Task prompt:
Convert the listing below into a JSON list of strings, with one string for each line and no blank lines.

Data provided:
┌──

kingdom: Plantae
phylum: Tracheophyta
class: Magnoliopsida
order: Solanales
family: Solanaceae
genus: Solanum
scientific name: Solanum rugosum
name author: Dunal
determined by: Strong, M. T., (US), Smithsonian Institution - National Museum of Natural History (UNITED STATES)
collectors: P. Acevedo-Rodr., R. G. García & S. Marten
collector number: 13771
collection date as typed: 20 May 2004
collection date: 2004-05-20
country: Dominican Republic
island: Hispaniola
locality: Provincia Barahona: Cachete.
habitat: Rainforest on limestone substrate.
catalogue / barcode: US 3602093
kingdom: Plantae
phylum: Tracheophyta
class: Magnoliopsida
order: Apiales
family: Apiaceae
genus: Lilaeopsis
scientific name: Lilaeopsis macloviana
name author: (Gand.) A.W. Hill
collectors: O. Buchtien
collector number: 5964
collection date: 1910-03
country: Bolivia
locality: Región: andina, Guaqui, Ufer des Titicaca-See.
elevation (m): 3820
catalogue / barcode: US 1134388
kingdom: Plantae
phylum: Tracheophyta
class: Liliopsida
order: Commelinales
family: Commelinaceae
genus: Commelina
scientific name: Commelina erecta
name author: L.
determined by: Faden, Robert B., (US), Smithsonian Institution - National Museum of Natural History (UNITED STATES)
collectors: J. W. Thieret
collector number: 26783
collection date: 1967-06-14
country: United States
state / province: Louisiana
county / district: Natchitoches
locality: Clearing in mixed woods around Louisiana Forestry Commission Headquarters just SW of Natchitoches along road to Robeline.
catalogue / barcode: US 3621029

└──

Exercise result:
[
  "kingdom: Plantae",
  "phylum: Tracheophyta",
  "class: Magnoliopsida",
  "order: Solanales",
  "family: Solanaceae",
  "genus: Solanum",
  "scientific name: Solanum rugosum",
  "name author: Dunal",
  "determined by: Strong, M. T., (US), Smithsonian Institution - National Museum of Natural History (UNITED STATES)",
  "collectors: P. Acevedo-Rodr., R. G. García & S. Marten",
  "collector number: 13771",
  "collection date as typed: 20 May 2004",
  "collection date: 2004-05-20",
  "country: Dominican Republic",
  "island: Hispaniola",
  "locality: Provincia Barahona: Cachete.",
  "habitat: Rainforest on limestone substrate.",
  "catalogue / barcode: US 3602093",
  "kingdom: Plantae",
  "phylum: Tracheophyta",
  "class: Magnoliopsida",
  "order: Apiales",
  "family: Apiaceae",
  "genus: Lilaeopsis",
  "scientific name: Lilaeopsis macloviana",
  "name author: (Gand.) A.W. Hill",
  "collectors: O. Buchtien",
  "collector number: 5964",
  "collection date: 1910-03",
  "country: Bolivia",
  "locality: Región: andina, Guaqui, Ufer des Titicaca-See.",
  "elevation (m): 3820",
  "catalogue / barcode: US 1134388",
  "kingdom: Plantae",
  "phylum: Tracheophyta",
  "class: Liliopsida",
  "order: Commelinales",
  "family: Commelinaceae",
  "genus: Commelina",
  "scientific name: Commelina erecta",
  "name author: L.",
  "determined by: Faden, Robert B., (US), Smithsonian Institution - National Museum of Natural History (UNITED STATES)",
  "collectors: J. W. Thieret",
  "collector number: 26783",
  "collection date: 1967-06-14",
  "country: United States",
  "state / province: Louisiana",
  "county / district: Natchitoches",
  "locality: Clearing in mixed woods around Louisiana Forestry Commission Headquarters just SW of Natchitoches along road to Robeline.",
  "catalogue / barcode: US 3621029"
]